Last Friday, Mariano Rajoy’s government put forward a budget draft that is due to be debated in the Spanish parliament before the end of the year. It is unlikely to change, given the absolute majority of the governing right wing People’s Party.
The latest budget offers a sea change in thinking for science and innovation, when compared with the last four years. Since 2009, Spain has cut 39% of the state’s spending on science, which has been followed by a reduction in the number of people employed in research, questions over Spain’s membership of international scientific organisations and a drop in the percentage of GDP invested in science.
By contrast, in 2014 Spain is set to increase its science spending by €214 million (£181 million), reaching €6.15 billion, according to an analysis published yesterday by the Confederation of Spanish Scientific Societies (COSCE). Military research is boosted by 39% (€507 million, 8% of the total), after years of drastic cuts. The government has also curbed the loans available for research which artificially inflated the apparent size of the funding pot for science, as many of these loans are never taken. Finally, €110 million have been earmarked for CERN to cover Spain’s 2014 membership dues and pay for some of the debts accumulated over the past two years.
‘Insignificant and disappointing’
However, ‘these increases are insignificant and disappointing: they are much less than what is needed to go back to 2009’s [spending] levels’, says José María Pingarrón, a professor of analytical chemistry at the Complutense University in Madrid, and board member of COSCE.
In September, COSCE and the other main scientific bodies, collaborating under the umbrella organisation the Letter for Science group, published four minimal requirements to make Spanish science competitive again. The first demand was for a yearly €636 million rise in funding, in order to return to 2009 levels in three years, when Spanish science funding reached its historical high point. The increase proposed by the government is about a third of what scientists were looking for.

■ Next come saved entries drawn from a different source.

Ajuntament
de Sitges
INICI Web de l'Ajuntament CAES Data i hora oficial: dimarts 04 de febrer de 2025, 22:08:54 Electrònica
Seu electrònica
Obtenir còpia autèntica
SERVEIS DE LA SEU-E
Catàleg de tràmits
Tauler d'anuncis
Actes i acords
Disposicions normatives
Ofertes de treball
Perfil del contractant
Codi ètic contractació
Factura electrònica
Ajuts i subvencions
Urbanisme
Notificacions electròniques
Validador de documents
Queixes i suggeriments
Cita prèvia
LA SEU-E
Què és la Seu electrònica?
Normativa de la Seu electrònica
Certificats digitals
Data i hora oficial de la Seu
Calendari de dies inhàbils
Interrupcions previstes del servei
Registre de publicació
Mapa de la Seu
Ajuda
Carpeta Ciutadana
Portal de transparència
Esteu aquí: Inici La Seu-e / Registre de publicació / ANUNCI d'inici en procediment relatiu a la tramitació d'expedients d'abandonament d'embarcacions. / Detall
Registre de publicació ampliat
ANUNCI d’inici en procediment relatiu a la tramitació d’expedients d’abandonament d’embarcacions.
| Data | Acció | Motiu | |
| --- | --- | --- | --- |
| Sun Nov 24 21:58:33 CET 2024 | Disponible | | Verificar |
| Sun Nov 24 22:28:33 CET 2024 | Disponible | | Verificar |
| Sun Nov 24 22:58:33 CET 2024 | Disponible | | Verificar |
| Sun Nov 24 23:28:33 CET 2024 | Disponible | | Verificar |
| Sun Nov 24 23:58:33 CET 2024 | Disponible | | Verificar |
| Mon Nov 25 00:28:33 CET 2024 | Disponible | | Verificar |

Moreover, the increase in grants to non-military research of €128 million is only slightly higher than the €104 million emergency injection that the government released in June on top of the 2013 budget, in order to honour a part of its scientific commitments.

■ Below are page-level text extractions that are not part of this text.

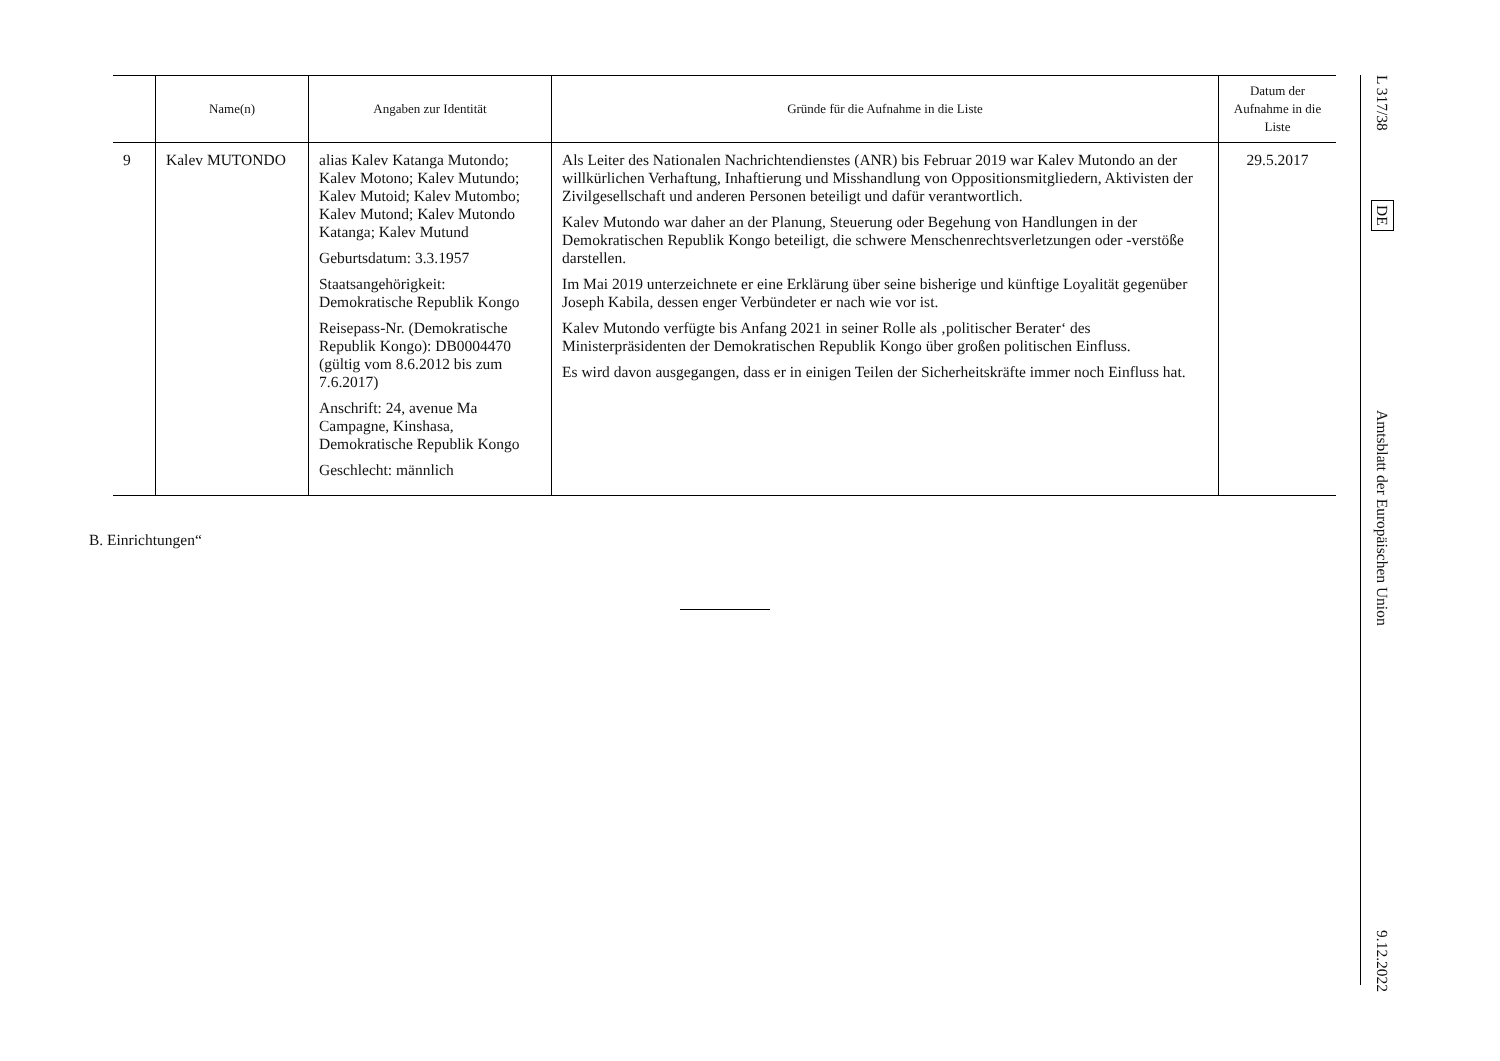| | Name(n) | Angaben zur Identität | Gründe für die Aufnahme in die Liste | Datum der Aufnahme in die Liste |
| --- | --- | --- | --- | --- |
| 9 | Kalev MUTONDO | alias Kalev Katanga Mutondo; Kalev Motono; Kalev Mutundo; Kalev Mutoid; Kalev Mutombo; Kalev Mutond; Kalev Mutondo Katanga; Kalev Mutund Geburtsdatum: 3.3.1957 Staatsangehörigkeit: Demokratische Republik Kongo Reisepass-Nr. (Demokratische Republik Kongo): DB0004470 (gültig vom 8.6.2012 bis zum 7.6.2017) Anschrift: 24, avenue Ma Campagne, Kinshasa, Demokratische Republik Kongo Geschlecht: männlich | Als Leiter des Nationalen Nachrichtendienstes (ANR) bis Februar 2019 war Kalev Mutondo an der willkürlichen Verhaftung, Inhaftierung und Misshandlung von Oppositionsmitgliedern, Aktivisten der Zivilgesellschaft und anderen Personen beteiligt und dafür verantwortlich. Kalev Mutondo war daher an der Planung, Steuerung oder Begehung von Handlungen in der Demokratischen Republik Kongo beteiligt, die schwere Menschenrechtsverletzungen oder -verstöße darstellen. Im Mai 2019 unterzeichnete er eine Erklärung über seine bisherige und künftige Loyalität gegenüber Joseph Kabila, dessen enger Verbündeter er nach wie vor ist. Kalev Mutondo verfügte bis Anfang 2021 in seiner Rolle als ‚politischer Berater‘ des Ministerpräsidenten der Demokratischen Republik Kongo über großen politischen Einfluss. Es wird davon ausgegangen, dass er in einigen Teilen der Sicherheitskräfte immer noch Einfluss hat. | 29.5.2017 |
B. Einrichtungen“
L 317/38
DE
Amtsblatt der Europäischen Union
9.12.2022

‘Our three other requirements are not met by the draft budget either,’ says Amaya Moro, a postdoctoral fellow in astrophysics at Spain’s National Research Council (CSIC) Centre for Astrobiology and a promoter of the Letter for Science group. The requested research council, based on the European Research Council, to dole out money independently of the government is not even budgeted for. The hiring of new researchers continues to be limited to one hired for every 10 retired. On top of this the 2014 grant funding programme – the National Plan – has only received an additional €11 million, much less than last year’s emergency cash injection. ‘We are sceptical about the government’s intentions also because the call for the 2013 National Plan, which was expected for the beginning of this year, has not been issued yet, so maybe the government is planning to skip this year’s call,’ says Moro.
Another matter of contention is CSIC. In July, its president admitted that the €602 million of funding for 2013 would not last it to the end of the year and an extra €100 million would be needed. The government has promised to do all it can to avert a crisis. ‘But next year’s budget is almost identical to this year’s, so they are just setting back the problem, which is likely to emerge again next year,’ says Emilio Criado, a scientist at CSIC’s Institute for Ceramics and Glass.